+++ Data supplied
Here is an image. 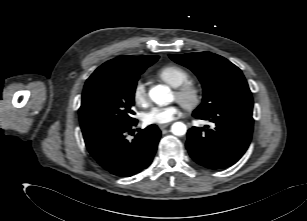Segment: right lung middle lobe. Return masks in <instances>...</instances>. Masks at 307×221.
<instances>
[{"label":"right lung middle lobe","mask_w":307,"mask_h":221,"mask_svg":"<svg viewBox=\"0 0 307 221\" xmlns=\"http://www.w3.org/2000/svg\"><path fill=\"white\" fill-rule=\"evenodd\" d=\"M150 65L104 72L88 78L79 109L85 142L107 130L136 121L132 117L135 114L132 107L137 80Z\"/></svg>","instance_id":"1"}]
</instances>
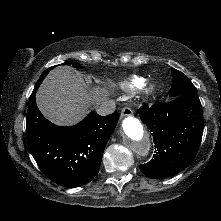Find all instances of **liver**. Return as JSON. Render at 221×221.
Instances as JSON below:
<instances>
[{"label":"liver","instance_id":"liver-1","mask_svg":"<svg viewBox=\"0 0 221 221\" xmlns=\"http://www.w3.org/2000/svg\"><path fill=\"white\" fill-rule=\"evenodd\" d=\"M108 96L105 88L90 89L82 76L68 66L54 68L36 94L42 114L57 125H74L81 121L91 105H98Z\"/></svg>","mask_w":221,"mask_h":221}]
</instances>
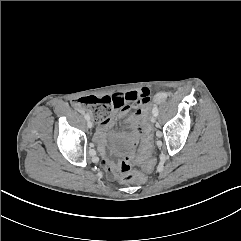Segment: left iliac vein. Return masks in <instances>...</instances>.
++++++
Exercise
Extract the entries above, unchanged, from the line containing "Find all instances" through the end of the entries, and leave the pictures out of your answer.

The solution
Find all instances of **liver**. Return as JSON. Render at 221×221.
Instances as JSON below:
<instances>
[{"label":"liver","instance_id":"liver-1","mask_svg":"<svg viewBox=\"0 0 221 221\" xmlns=\"http://www.w3.org/2000/svg\"><path fill=\"white\" fill-rule=\"evenodd\" d=\"M108 96L105 88L90 89L82 76L68 66L54 68L36 94L42 114L57 125H74L81 121L91 105H98Z\"/></svg>","mask_w":221,"mask_h":221}]
</instances>
Segment: left iliac vein. Return masks in <instances>...</instances>.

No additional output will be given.